ZOOM · Luis Miguel Fuentes


Monstruos y dioses

 

El tonto y el fundamentalista, la estulticia y el fanatismo, han tensado su cincha sobre el mundo, han puesto sus agarraderas por este y oeste, han cerrado los círculos del planeta con un abrazo viscoso. Bush II reina ya en su Imperio, clava su espuela hortera, se abrocha el peto y muestra su andada cateta de desembarcado del Mayflower, y ahora nos amanece por oriente el halcón de la sangre, el carnicero de Sabra y Shatila, Sharon, planeando sobre las mezquitas como un mesías de todos los buitres, afilado de nariz, fusiles y rayos. Son dragones consortes, pareja de esfinges negras poniéndole a la Tierra dos vértices arqueados de horror, dos ojos de muerto en los hemisferios, dos calaveras como pirámides, dos pisotones de bruto abombando el Globo, esa simetría que busca la crueldad para hacerse bella. La silla eléctrica y el Trono de Dios vienen a hacer su justicia en paralelo, a cruzar sus ráfagas, a saludarse desde sus cielos fluorescentes. El bombardero que estigmatiza con uranio y la zarza ardiendo que ordena matanzas, la tecnología que asesina sin dolor a los durmientes y el dios viejo que quiere que le ascienda hasta las barbas el olor delicioso de sus enemigos requemados. Los dos, Bush y Sharon, tienen a su dios en la boca y en el dólar, duermen con las botas puestas, sueñan con un Valhala donde celebran banquetes sus héroes cubiertos de vísceras. Son compañeros, iguales, gorgonas que se miran de horizonte a horizonte. El mundo tiene sus banderas de monstruos y dioses en cada esquina.

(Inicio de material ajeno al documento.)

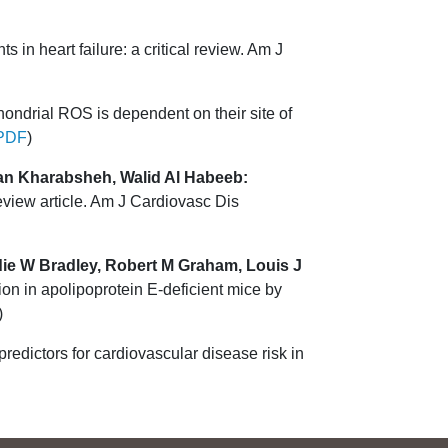
 in heart failure: a critical review. Am J
chondrial ROS is dependent on their site of
PDF
)
man Kharabsheh, Walid Al Habeeb:
view article. Am J Cardiovasc Dis
ddie W Bradley, Robert M Graham, Louis J
on in apolipoprotein E-deficient mice by
)
predictors for cardiovascular disease risk in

Oriente Medio es una lucha desfallecida de dioses y dinero (los dioses y el dinero siempre luchan juntos). El dios judío como el dios de un pueblo de pastores errabundos, el dios mahometano como un viento de multitud que silba entre las dunas, los dos dioses que no tienen sitio en el ancho universo y se pelean por una colina. No, los dioses no se pelean por eso, sino que es un hijo el que toma su palabra más torcida y va con el carro de sus espadas y su oro a degollar a los hijos del dios de enfrente. Sharon sonríe entre los muertos porque ve la sombra ancha de su dios a la espalda. La atrocidad no es atrocidad cuando crees que Aquél de quien proviene toda moral te mira con ternura mientras la practicas. Arafat también ríe entre los esqueletos de los niños de la Intifada y los cadáveres de un mercado. Son dos enemigos que se merecen, son dos asesinos de la misma talla que ven a sus dioses susurrándoles venganzas, como los veían los guerreros en Troya, los que venían de las murallas o de las cóncavas naves. Bush II, como su padre, lee la Biblia antes de dormir, de ejecutar a un negro o de lanzar un ataque aéreo. Porque los niños iraquíes que se mueren de bombas o embargos no son como los escolares de Texas. Y el negro del Bronx no es el blanco de Wall Street. También se lo dice su dios, que es el dios del picnic del domingo, del pavo del Día de Acción de Gracias y de la casa de la pradera. Su dios va de costa a costa y no se moja las sandalias más allá. Su dios es blanco, racista y pueblerino, como él, pues hacemos a todos los dioses como nosotros para complacernos en ver algo de divinidad en nuestra miseria.

Pero no son los dioses los monstruos, sino los hombres que fabrican a los dioses. No son el Pentateuco, el Evangelio y el Corán, sino la hermenéutica que los inventa, el ejército que pone sus discursos como pabellón de sangre, el lobby que les edifica una oficina como una catedral y les abre rezando una cuenta corriente. Se levantan dos monstruos a este y a oeste, Sharon y Bush. Permanecen otros que estaban, Arafat o Saddam. Cada uno lleva su dios y su excusa. Cómo bendice la religión a los monstruos y a los mediocres, los de todas las naciones, los de todas las razas. Qué gran cosecha de monstruos nos siguen dando la ignorancia, el miedo y el egoísmo humanos. No hay nada nuevo —qué tristeza— en esto.